MORAL Balance Practical Ethical Decisions at the Bedside

The ethics of reverse triage or ventilator throughput.

There is lots of discussion in ICU circles about reverse triage.

It goes something like this:
“Two people need a ventilator, one is in the emergency department, young, needing intubation, the other is on the ICU, elderly perhaps, not doing so well. If they had both arrived into the ED simultaneously and there was only one ventilator; the ICU doctor would have triaged to treat the young person first. So, given the actual scenario, reverse triage suggests the ICU doctor should go up to ICU and remove the ventilator and adopt palliation for the current patient already in the ICU, to make the ventilator available for the young person in the emergency department who has a greater chance of benefiting.”

It’s attractive in its utilitarian simplicity but misunderstands triage which was designed for simultaneous mass casualties. Only in simultaneous mass casualties is it as simple as ‘one or another’.

It goes back to the typical ICU conundrum of the ‘last bed’. We wrote about this in
our paper.
“The current resource limitations of the ‘last bed’ have a potential, rather than definite, ability to limit timely access to the intensive care for another patient (justice). Not infrequently, in analysing the situation using MORAL balance, additional options present themselves…. it might be that, on close examination, the last bed is illusory, and that additional resource can be found to accommodate the patient… However, in other circumstances, the last bed may not be illusory, but absolutely real [and] the facts and outcomes of relevance for the clinical scenario are altered. One can see how this might swing the balance leading to a different decision.”

We have found that the larger an ICU the more illusory the ‘last bed’ is.
The more ventilators you have the greater chance a change in one of your patients, for better or worse, will occur.

The better.
Don’t just focus on the admissions and ventilator numbers – focus on your ventilator throughput. The coming off of ventilation for ICU patients and making this as safe and swift as possible will be just as important as planning for who goes on.

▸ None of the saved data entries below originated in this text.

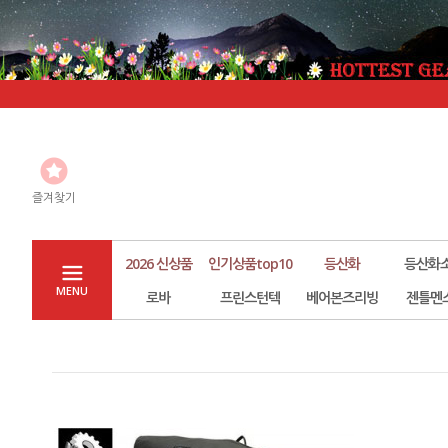
즐겨찾기
2026 신상품
인기상품top10
등산화
등산화
MENU
로바
프린스턴텍
베어본즈리빙
젠틀멘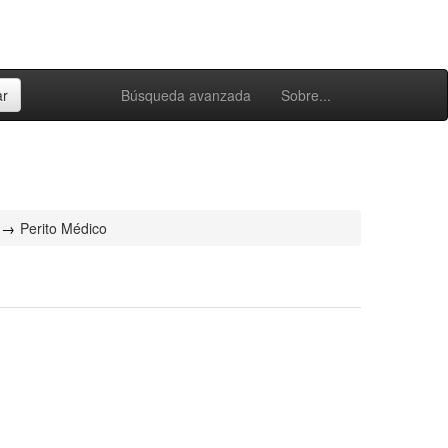
Búsqueda avanzada
Sobre...
Perito Médico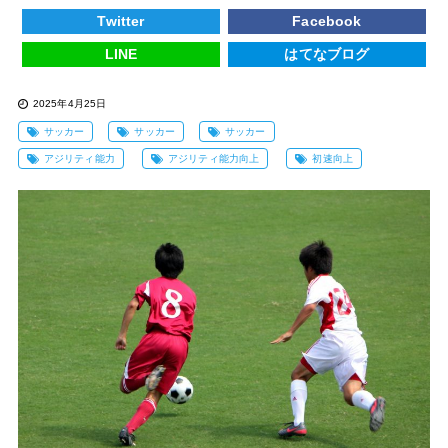
Twitter
Facebook
LINE
はてなブログ
2025年4月25日
サッカー
サッカー
サッカー
アジリティ能力
アジリティ能力向上
初速向上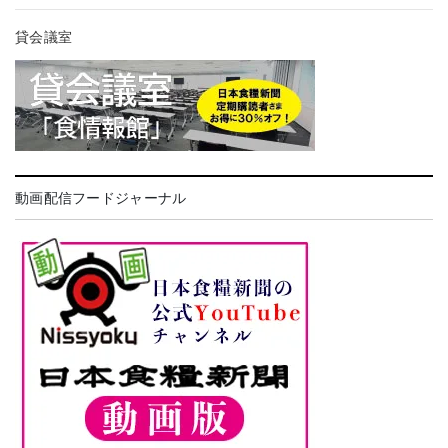
貸会議室
動画配信フードジャーナル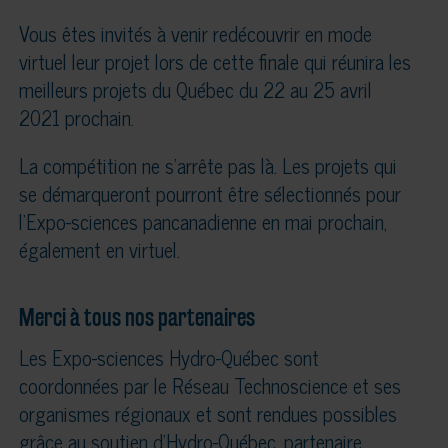
Vous êtes invités à venir redécouvrir en mode
virtuel leur projet lors de cette finale qui réunira les
meilleurs projets du Québec du 22 au 25 avril
2021 prochain.
La compétition ne s’arrête pas là. Les projets qui
se démarqueront pourront être sélectionnés pour
l’Expo-sciences pancanadienne en mai prochain,
également en virtuel.
Merci à tous nos partenaires
Les Expo-sciences Hydro-Québec sont
coordonnées par le Réseau Technoscience et ses
organismes régionaux et sont rendues possibles
grâce au soutien d’Hydro-Québec, partenaire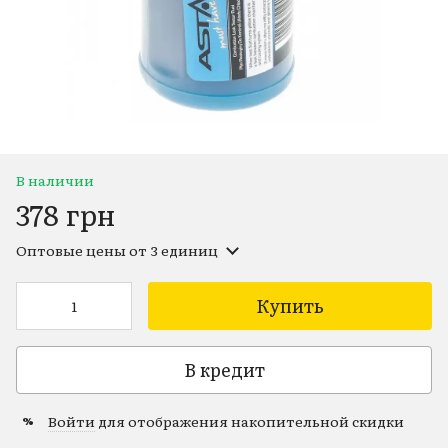
В наличии
378 грн
Оптовые цены
от 3 единиц
Купить
В кредит
Войти
для отображения накопительной скидки
%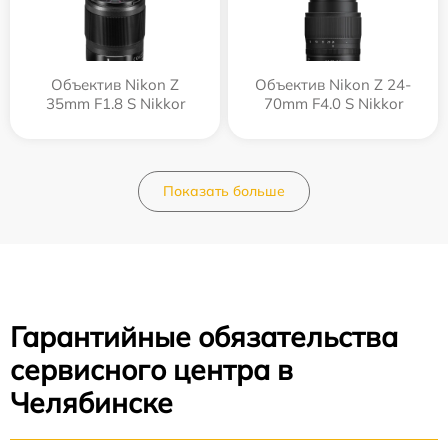
Объектив Nikon Z
Объектив Nikon Z 24-
35mm F1.8 S Nikkor
70mm F4.0 S Nikkor
Показать больше
Гарантийные обязательства
сервисного центра в
Челябинске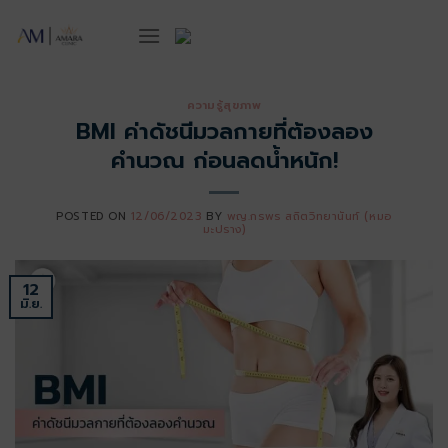
ข้าม
ไป
ยัง
เนื้อหา
ความรู้สุขภาพ
BMI ค่าดัชนีมวลกายที่ต้องลอง
คำนวณ ก่อนลดน้ำหนัก!
POSTED ON
12/06/2023
BY
พญ.กรพร สถิตวิทยานันท์ (หมอ
มะปราง)
12
มิ.ย.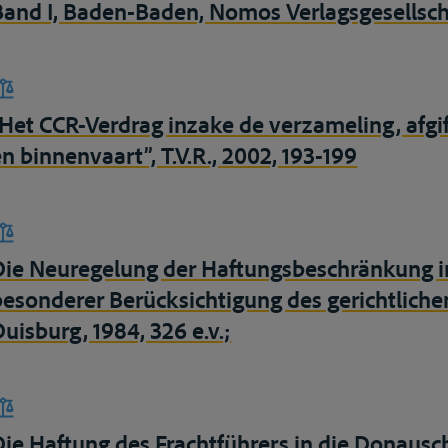
Band I, Baden-Baden, Nomos Verlagsgesellscha
”Het CCR-Verdrag inzake de verzameling, afgif
en binnenvaart”, T.V.R., 2002, 193-199
Die Neuregelung der Haftungsbeschränkung in
besonderer Berücksichtigung des gerichtliche
Duisburg, 1984, 326 e.v.;
Die Haftung des Frachtführers in die Donausch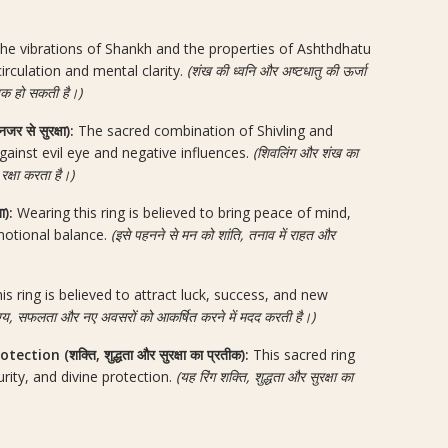
he vibrations of Shankh and the properties of Ashthdhatu
irculation and mental clarity.
(शंख की ध्वनि और अष्टधातु की ऊर्जा
ायक हो सकती है।)
 से सुरक्षा):
The sacred combination of Shivling and
gainst evil eye and negative influences.
(शिवलिंग और शंख का
रक्षा करता है।)
ा):
Wearing this ring is believed to bring peace of mind,
motional balance.
(इसे पहनने से मन को शांति, तनाव में राहत और
is ring is believed to attract luck, success, and new
ाग्य, सफलता और नए अवसरों को आकर्षित करने में मदद करती है।)
ion (शक्ति, शुद्धता और सुरक्षा का प्रतीक):
This sacred ring
urity, and divine protection.
(यह रिंग शक्ति, शुद्धता और सुरक्षा का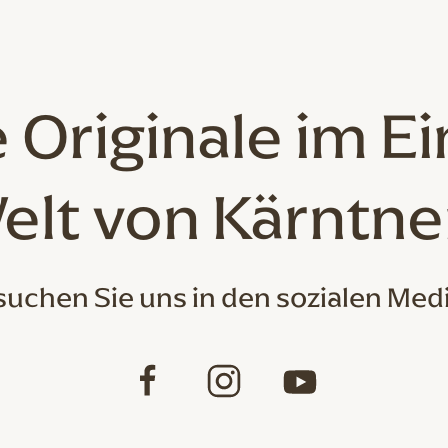
 Originale
im Ei
elt von Kärntne
uchen Sie uns in den sozialen Med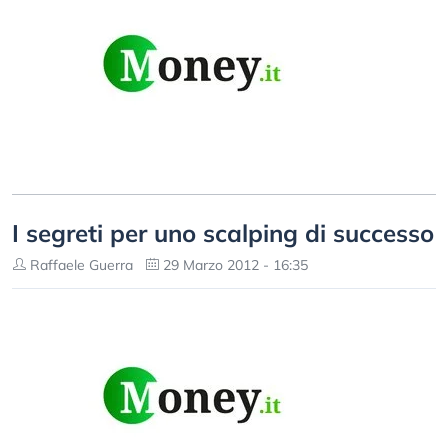
I segreti per uno scalping di successo
Raffaele Guerra
29 Marzo 2012 - 16:35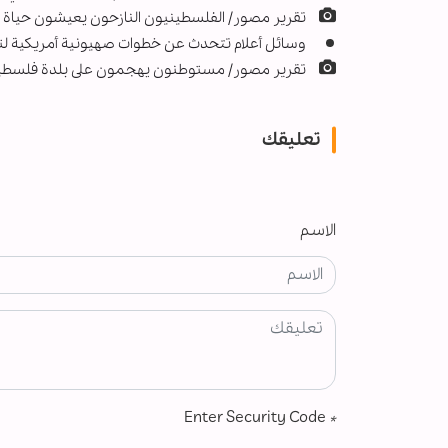
تقرير مصور/ الفلسطينيون النازحون يعيشون حياة 
وسائل أعلام تتحدث عن خطوات صهيونية أمريكية لتهج
تقرير مصور/ مستوطنون يهجمون على بلدة فلسطين
تعليقك
الاسم
Enter Security Code
*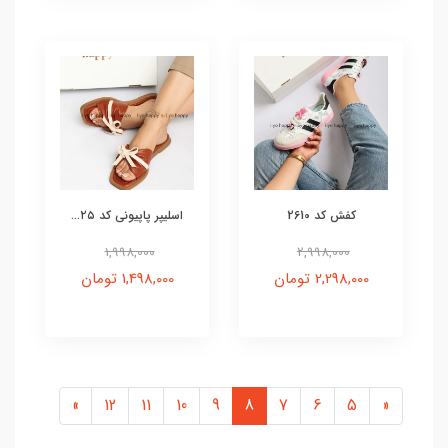
کفش کد 2610
اسلیپر پاپیونی کد ۲۵...
1,998,000
2,998,000
2,298,000 تومان
1,498,000 تومان
»
12
11
10
9
8
7
6
5
«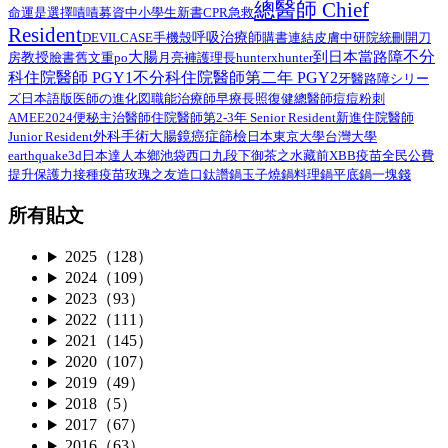
總醫師 Chief
命運是選擇
嘖嘖募資中
小學生
新書
CPR
急救
Resident
呼吸治療師
DEVILCASE
手機殼
購書連結
皮膚
中研院
統刪
開刀
不分
大腸
到日本當路障
教授
臉書舊文重po
月亮褲
房
護理長
hunterxhunter
科住院醫師 PGY1
不分科住院醫師第二年 PGY2
路障シリー
牙醫
ズ日本語版
總醫師
医師の進化図
職能治療師
早療
長照
復健
痘痘粉刺
AMEE2024
住院醫師第2-3年 Senior Resident
新進住院醫師
便秘
主治醫師
外科手術
Junior Resident
大腸鏡
癌症篩檢
日本
東京大學
台灣大學
earthquake3d
日本達人
本鄉
池袋西口
九段下
御茶之水
藏前
XBB疫苗
全民公費
接種疫苗
提升保護力
玫瑰之友
造口
鈦讚鍋
玉子燒鍋
料理鍋
平底鍋
一塊錢
所有貼文
2025（128）
2024（109）
2023（93）
2022（111）
2021（145）
2020（107）
2019（49）
2018（5）
2017（67）
2016（63）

Try and be accurate in your assessment.
Who in your critical care is leading the ‘coming off’ group? It is just as important as the who gets admitted group.

The worse.
Let’s look at some simple numbers for worse.
(I appreciate someone cleverer than me could analyse this in more detail).

A tertiary referral 21 bed ICU, 100% occupancy (pretty standard in UK), ICU mortality 15%, mean length of stay for those who die 6 days. Died in ICU is 200 patients per year.
i.e. approximately 1 death every 2 days.

If we were to double the number of ICU beds and fill them with a similar cohort of patients, we might have one death / day.

But international COVID-19 data suggests 50% mortality, mean length of stay for those who die 4 days.
It’s not just one death / day but multiple deaths a day.
And ICUs are gearing up for 3-4 times greater number of ventilated beds.
Sadly, in this pandemic, and experience from Italy and Spain suggests, we are looking at a death every few hours.

A large number of beds mean a larger throughput.
Focus on those getting better, off a ventilator.
Focus on those getting worse, by reassessing their survival chances.


But don’t follow the
Swiss guidance – “Patients in the ICU must be assessed regularly (at least every 48 hours) and interprofessionally.”
48 hours!
UK standard is twice a day consultant review – outside of pandemic situations.
Pandemic situations call for greater input, not less.


Here are our suggestions (and we know it is hard!)

Acutely
  1. Stick the tube in (intubate) the young person – get someone to bag them.
  2. Wait, something is likely to change, for better or worse on the ICU, another option will materialise.
  3. Make individualised decisions for each patient.

Assess ventilated ICU patients’ multiple times per day by a senior intensivist, with colleague and MDT support.
  1. Focus on your ventilator throughput. The coming off. For better or worse.
  2. Duration of need for ventilation will swing the MORAL balance.
  3. But keep assessing, as accurately as you can, each ventilated patient as an individual.